Nuts and Bolts of Optimization

Nuts and Bolts of Optimization

Introduction

This article is a summary of an excellent presentation by Dr. Andrew Ng on Nuts and Bolts of Applied Deep Learning https://www.youtube.com/watch?v=F1ka6a13S9I

From the above lecture, I have summarized the key points for the AWS ML Specialty certification exam.

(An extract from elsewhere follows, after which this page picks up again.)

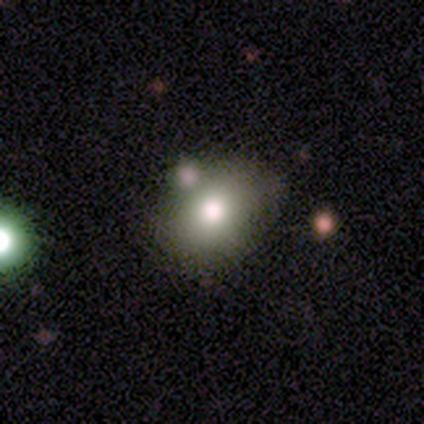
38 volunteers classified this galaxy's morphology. Smooth or featured: smooth — 76% (star or artifact — 13%)
How rounded: in between — 55% (round — 45%)
Merging: none — 73% (minor disturbance — 15%)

You will learn about common patterns and solutions to make progress when your model is not working as well as you expected

When the performance of a model is not good, you have all kinds of options in front of you

  • Collect more data
  • Train longer
  • Hyperparamter optimization
  • Use a different algorithm or architecture
  • Regularization
  • Bigger model

Selecting the right option(s) has a huge impact on how rapidly you make progress

Example

As an example, we will use a human-level speech recognition system

Our goal is to build a system that matches the human-level performance

So, get a dataset with a lot of samples

Split it into 70% for training, 15% for validation, and 15% for testing

As you build models, measure the following metrics:

  • Human-level error on the validation set (optimal error rate)
  • Training error
  • Validation error

These three numbers will tell you what to do next

Scenario 1

  • Human-level error = 1%
  • Training error = 5%
  • Validation error = 6%

In this scenario, the training and validation error is close. However, there is a big gap between human-level error and training error

Model is doing much worse than human-level performance

This gap in performance is called high-bias

Think of it this way: a biased person is disconnected from reality. 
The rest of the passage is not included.